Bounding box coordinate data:
══════════

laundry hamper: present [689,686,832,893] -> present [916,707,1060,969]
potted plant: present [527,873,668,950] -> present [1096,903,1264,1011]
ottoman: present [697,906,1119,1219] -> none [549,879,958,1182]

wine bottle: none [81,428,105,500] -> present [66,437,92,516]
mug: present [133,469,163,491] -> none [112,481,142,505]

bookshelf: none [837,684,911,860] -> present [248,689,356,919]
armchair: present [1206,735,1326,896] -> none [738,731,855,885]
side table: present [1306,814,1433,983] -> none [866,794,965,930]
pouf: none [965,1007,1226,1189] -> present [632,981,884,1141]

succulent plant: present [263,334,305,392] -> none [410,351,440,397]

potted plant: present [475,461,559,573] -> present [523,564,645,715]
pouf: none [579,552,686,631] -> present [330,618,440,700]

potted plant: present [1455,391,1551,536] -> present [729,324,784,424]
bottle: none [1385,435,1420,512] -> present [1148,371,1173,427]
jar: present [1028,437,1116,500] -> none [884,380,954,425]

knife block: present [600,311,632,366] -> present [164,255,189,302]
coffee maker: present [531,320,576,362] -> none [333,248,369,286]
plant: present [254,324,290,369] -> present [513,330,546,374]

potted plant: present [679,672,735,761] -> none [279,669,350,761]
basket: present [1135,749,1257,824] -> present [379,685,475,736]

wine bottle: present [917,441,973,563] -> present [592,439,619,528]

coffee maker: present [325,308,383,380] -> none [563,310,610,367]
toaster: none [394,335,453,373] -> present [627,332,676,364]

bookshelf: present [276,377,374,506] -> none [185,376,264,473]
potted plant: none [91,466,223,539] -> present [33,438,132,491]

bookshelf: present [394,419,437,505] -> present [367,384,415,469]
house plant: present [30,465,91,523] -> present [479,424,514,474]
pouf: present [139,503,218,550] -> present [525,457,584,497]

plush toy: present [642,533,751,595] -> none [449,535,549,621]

══════════

- _What to work on_:
Word for word, copy the line containing "house plant: present" and each line after it to the end of the records, and nothing besides.

- _Completed exercise_:
house plant: present [30,465,91,523] -> present [479,424,514,474]
pouf: present [139,503,218,550] -> present [525,457,584,497]

plush toy: present [642,533,751,595] -> none [449,535,549,621]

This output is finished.